Scientific background
Urinary incontinence (UI) can dramatically influence the physical, psychological and social wellbeing of affected individuals, their families and carers and has considerable resource implications for the health service. The estimated prevalence of UI in general population studies varies from 5% to 69% with most estimates between 25% and 45%. In middle aged and older women daily incontinence estimates vary from 5% to 15% [
1]. The majority of these women have stress urinary incontinence (SUI), 50%, or mixed urinary incontinence (MUI), 36% [
2]. A 2004 UK study estimated the annual cost to the National Health Service of treating clinically important UI in women at £233m [
3].
Urodynamic testing is one of several methods that may be used in the assessment of UI to guide management decisions, including whether surgical intervention is indicated. This group of investigations is used to evaluate the function of the lower urinary tract and can be invasive (requiring catheterisation) or non-invasive [
4]. The most commonly used invasive urodynamic test (IUT) is multi-channel cystometry;[
5] this looks at the pressure/volume relationships during bladder filling and emptying, with a view to defining a functional, as distinct from symptomatic, diagnosis. Whilst this is the most commonly used IUT, videocystometry and ambulatory bladder pressure monitoring are also used. Non-invasive tests include frequency/volume charting, mid-stream urine culture, urine flow rate and residual urine volume measurement by ultrasound [
6].
The current position of IUT in the diagnostic pathway is not agreed, and practice varies considerably. In a UK survey in 2002 only half of the units surveyed had guidelines on indications for the tests, and 84.5% carried out cystometry in all women with incontinence [
5]. Current guidance from the National Institute for Health and Clinical Excellence (NICE) suggests that cystometry is not required prior to conservative treatments, and that there is no evidence to support its use prior to surgery where the diagnosis of SUI is likely [
7]. NICE, the National Institute for Health Research - Health Technology Assessment (NIHR-HTA) programme, the Cochrane Collaboration and the International Consultations on Incontinence (ICI) have all recently undertaken systematic reviews on the subject of urodynamic testing, and all emphasize the lack of high quality primary research confirming clinical utility [
4,
7‐
10]. Patients and clinicians working together in a project associated with the James Lind Alliance (JLA) have identified IUT as a research priority and, along with NICE, have recommended further research to answer the question of whether the use of IUT, prior to initial or subsequent treatments, affects the outcomes and cost effectiveness of interventions in women with UI [
7,
10].
The costing report associated with the NICE clinical guideline on UI used an estimated charge of £176 for each IUT. Consequently, the annual potential saving from eliminating IUT prior to conservative treatment was estimated at approximately £3 m and savings from a more rational use of IUT before surgery for SUI at approximately £321,000 [
7]. These calculations are based on 2002 -2007 figures. Changes in available operative techniques have led to dramatic alterations in surgical practice as recorded in the NHS's Hospital Episode Statistics (HES) which showed a 54% increase in surgery for SUI over the last ten years [
11]. These data along with 2008-09 national tariff costs for IUT of £425 suggest that the savings from a more rational use of IUT prior to surgery are likely to be substantially greater.

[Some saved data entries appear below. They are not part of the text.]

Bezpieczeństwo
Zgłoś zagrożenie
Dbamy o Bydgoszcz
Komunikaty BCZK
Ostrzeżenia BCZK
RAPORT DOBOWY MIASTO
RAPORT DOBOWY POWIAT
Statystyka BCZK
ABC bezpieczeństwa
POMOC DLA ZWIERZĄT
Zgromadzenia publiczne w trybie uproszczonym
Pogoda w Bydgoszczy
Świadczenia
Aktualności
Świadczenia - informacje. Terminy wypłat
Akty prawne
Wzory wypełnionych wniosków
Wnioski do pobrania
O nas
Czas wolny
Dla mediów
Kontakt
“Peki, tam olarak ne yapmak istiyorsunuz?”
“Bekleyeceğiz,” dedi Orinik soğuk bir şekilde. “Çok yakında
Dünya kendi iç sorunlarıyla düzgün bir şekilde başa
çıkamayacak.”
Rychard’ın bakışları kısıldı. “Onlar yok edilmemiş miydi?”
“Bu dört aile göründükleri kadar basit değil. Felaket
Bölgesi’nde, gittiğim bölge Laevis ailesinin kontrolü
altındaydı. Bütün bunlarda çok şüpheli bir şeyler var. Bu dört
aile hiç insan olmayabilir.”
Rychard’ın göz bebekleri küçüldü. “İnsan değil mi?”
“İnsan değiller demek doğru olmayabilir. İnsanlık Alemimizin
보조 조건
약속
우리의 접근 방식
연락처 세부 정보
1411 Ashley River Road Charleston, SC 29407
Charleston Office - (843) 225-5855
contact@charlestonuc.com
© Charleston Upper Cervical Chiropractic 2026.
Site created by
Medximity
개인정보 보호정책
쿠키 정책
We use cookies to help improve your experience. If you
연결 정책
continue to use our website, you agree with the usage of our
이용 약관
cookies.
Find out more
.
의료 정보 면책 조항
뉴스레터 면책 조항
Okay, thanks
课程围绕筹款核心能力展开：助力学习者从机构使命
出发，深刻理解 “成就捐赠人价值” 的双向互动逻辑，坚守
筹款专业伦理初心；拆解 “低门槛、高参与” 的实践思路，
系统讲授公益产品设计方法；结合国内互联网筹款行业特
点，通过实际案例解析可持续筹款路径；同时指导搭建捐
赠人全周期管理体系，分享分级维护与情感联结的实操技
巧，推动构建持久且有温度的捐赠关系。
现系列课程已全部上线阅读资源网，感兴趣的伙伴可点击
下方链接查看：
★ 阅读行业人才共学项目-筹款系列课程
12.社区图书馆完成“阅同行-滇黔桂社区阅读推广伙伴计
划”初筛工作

A randomised controlled trial (RCT) of IUT versus less invasive procedures prior to surgery would provide gold-standard evidence of the clinical and cost-effectiveness of this expensive procedure. However, prior to proceeding to a full scale RCT, a feasibility pilot study is deemed necessary for several reasons;
The use of IUT is widely established in clinical practice; many experts consider it a mandatory investigation, particularly prior to surgery [
12,
13]. So we need to establish whether sufficient clinicians are in equipoise and willing to recruit and randomise patients to a RCT. There is growing evidence in favour of pilot studies involving collection of both quantitative and qualitative data prior to embarking on this type of definitive RCT [
14].
Patients may not see the importance of 'testing a test' and are usually willing to undergo even invasive investigations in the belief that they guide their clinician and themselves to the most appropriate management. Trials reported in 2000 and 2001 randomizing radiography investigations for low back pain were only able to recruit 23% and 51% of patients approached to enter the randomised arms [
15,
16]. By assessing patients' willingness to undergo randomisation, potential barriers and facilitators to participation can be identified and used to modify the design of the definitive trial.
Given these uncertainties, before carrying out a definitive trial, it is essential to undertake a pilot study to estimate the extent of the potential recruitment problems described above and to provide robust estimates of the variability of the proposed outcome measures and of the likely rates of eligibility, recruitment, randomisation and retention of participants.